> Request
Each line of the data that mentions the string "scopes" needs to be identified and copied.

> Supplied records
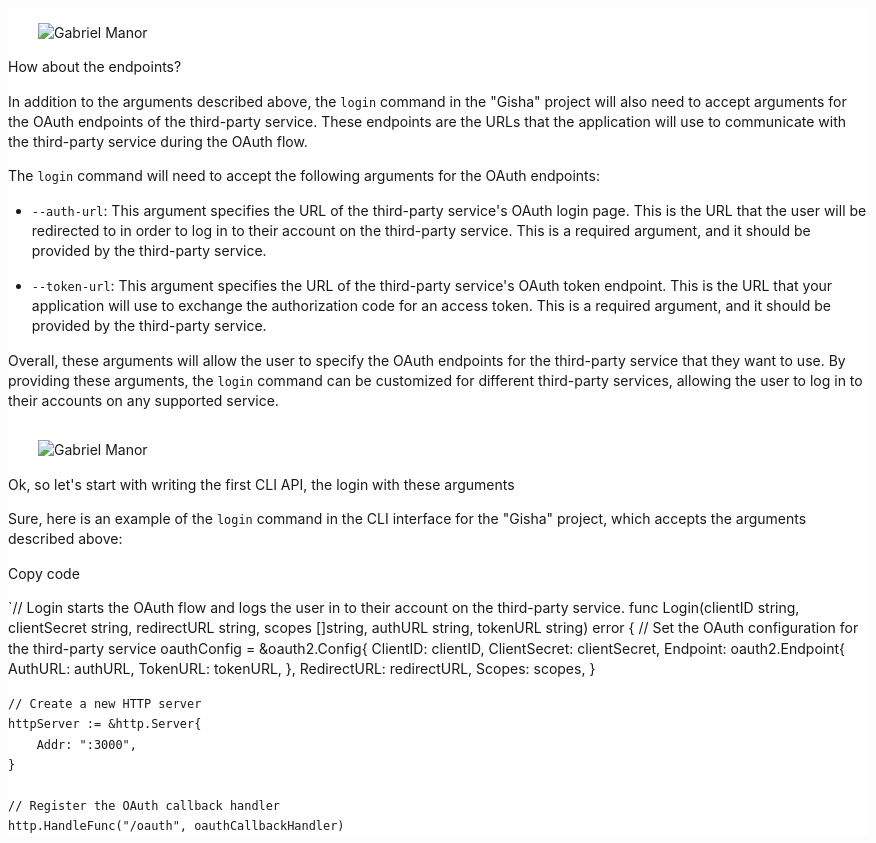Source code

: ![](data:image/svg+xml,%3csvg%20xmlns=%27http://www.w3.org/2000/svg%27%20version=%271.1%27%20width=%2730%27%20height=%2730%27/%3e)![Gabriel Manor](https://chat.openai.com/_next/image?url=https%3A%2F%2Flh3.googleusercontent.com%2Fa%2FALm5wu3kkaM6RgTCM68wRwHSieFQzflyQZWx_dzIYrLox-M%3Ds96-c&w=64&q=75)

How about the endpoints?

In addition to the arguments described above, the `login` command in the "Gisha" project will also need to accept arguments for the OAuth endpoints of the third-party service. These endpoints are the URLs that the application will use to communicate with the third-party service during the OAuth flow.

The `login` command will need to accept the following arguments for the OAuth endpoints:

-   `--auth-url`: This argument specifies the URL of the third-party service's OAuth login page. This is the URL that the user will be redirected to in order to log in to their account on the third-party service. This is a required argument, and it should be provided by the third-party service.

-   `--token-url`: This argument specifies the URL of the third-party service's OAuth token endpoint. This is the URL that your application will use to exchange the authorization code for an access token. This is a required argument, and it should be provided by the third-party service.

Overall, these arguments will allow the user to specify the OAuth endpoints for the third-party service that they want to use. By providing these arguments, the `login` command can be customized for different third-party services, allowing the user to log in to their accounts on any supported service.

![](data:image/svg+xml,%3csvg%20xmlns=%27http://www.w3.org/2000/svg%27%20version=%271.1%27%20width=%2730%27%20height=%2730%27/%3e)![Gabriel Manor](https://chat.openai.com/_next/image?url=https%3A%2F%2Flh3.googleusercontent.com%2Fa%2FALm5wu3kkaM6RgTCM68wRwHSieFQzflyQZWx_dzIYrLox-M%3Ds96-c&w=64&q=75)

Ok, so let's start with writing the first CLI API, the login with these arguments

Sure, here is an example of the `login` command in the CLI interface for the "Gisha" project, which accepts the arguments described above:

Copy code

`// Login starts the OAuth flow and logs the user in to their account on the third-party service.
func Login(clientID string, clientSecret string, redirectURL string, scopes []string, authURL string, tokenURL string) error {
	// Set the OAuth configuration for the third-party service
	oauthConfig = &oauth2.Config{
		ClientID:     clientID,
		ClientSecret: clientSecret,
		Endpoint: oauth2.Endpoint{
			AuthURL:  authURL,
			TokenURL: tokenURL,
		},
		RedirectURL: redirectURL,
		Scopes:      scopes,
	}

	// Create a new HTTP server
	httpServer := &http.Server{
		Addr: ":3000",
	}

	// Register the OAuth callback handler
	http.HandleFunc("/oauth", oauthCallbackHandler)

--

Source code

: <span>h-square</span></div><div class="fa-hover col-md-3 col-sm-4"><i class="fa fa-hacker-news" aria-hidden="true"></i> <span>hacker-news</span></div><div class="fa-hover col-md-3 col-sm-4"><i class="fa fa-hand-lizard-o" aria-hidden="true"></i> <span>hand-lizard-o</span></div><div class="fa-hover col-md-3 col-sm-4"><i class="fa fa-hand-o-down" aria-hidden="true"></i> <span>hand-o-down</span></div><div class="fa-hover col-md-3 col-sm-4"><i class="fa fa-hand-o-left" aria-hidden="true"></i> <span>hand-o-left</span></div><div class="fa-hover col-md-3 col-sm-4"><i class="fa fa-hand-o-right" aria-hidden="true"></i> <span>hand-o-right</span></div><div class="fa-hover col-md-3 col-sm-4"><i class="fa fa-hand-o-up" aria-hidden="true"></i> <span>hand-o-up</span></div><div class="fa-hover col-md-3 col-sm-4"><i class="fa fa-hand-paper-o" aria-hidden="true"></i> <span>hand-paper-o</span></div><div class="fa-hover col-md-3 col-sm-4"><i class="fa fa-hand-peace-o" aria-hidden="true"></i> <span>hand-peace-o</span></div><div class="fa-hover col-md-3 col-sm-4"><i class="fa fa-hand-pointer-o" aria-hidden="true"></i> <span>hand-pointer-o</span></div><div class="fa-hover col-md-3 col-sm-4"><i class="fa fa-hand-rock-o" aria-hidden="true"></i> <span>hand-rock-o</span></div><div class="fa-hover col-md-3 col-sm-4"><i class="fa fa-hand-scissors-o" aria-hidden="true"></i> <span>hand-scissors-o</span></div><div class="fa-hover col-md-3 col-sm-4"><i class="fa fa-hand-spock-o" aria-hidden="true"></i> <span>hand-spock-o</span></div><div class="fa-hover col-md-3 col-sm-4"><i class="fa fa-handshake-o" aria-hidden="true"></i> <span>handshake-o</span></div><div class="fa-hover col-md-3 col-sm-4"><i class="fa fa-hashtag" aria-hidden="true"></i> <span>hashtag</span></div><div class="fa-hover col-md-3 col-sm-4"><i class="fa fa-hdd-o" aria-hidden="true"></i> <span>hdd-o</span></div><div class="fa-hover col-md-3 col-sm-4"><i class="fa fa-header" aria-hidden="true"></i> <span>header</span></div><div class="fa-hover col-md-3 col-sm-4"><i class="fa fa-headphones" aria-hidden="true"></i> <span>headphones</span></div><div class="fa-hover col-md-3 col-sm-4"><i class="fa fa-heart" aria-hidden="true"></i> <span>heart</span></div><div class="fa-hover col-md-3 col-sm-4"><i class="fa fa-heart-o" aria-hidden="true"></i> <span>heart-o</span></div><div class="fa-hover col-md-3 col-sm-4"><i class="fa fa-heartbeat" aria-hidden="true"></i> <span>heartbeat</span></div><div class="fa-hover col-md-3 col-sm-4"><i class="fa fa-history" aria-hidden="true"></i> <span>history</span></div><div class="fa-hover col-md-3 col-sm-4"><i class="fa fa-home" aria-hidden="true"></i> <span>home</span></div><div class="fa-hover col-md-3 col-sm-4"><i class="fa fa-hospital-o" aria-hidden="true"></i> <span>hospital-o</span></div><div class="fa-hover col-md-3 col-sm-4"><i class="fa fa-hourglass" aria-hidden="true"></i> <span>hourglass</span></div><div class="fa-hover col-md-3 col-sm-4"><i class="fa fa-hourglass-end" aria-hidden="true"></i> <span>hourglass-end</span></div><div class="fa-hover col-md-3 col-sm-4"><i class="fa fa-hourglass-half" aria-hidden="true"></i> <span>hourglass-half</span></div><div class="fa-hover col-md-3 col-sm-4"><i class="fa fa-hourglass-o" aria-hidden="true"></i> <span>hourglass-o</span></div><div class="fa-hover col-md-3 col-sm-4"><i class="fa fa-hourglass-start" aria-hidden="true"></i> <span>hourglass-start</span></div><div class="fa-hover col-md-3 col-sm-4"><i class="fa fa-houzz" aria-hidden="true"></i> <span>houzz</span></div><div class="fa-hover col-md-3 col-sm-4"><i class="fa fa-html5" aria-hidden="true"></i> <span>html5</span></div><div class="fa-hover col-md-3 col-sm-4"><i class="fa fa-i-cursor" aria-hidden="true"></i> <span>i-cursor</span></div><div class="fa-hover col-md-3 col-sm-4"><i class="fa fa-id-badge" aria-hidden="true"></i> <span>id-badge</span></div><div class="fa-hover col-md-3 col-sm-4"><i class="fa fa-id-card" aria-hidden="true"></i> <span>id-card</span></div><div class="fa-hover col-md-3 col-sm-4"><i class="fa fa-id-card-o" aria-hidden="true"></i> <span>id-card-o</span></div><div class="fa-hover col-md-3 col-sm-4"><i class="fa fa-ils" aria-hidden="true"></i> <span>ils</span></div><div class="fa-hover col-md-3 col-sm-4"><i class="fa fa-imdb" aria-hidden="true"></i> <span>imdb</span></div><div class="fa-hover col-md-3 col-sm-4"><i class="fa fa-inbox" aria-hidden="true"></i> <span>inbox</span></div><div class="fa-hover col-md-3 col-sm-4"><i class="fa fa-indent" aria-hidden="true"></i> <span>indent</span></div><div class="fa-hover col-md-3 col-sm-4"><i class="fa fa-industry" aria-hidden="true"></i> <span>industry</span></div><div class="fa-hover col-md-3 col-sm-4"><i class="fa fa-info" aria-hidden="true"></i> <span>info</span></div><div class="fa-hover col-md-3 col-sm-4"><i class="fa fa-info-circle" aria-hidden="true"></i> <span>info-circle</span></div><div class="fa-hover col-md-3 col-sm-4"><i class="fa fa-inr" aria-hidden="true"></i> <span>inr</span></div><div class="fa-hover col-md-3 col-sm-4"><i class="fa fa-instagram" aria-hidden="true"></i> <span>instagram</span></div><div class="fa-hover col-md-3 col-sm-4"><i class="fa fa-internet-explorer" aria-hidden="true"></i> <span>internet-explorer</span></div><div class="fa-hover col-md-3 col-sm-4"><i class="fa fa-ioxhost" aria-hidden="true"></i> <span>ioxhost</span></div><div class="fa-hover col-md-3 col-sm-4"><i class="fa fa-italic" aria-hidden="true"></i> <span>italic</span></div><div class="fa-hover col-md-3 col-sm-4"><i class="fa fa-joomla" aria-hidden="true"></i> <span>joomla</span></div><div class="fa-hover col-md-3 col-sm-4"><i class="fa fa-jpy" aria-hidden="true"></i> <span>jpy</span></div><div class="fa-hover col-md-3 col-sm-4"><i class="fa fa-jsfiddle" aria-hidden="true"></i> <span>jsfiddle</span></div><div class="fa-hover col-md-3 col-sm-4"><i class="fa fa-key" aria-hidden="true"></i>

> Final answer
func Login(clientID string, clientSecret string, redirectURL string, scopes []string, authURL string, tokenURL string) error {
		Scopes:      scopes,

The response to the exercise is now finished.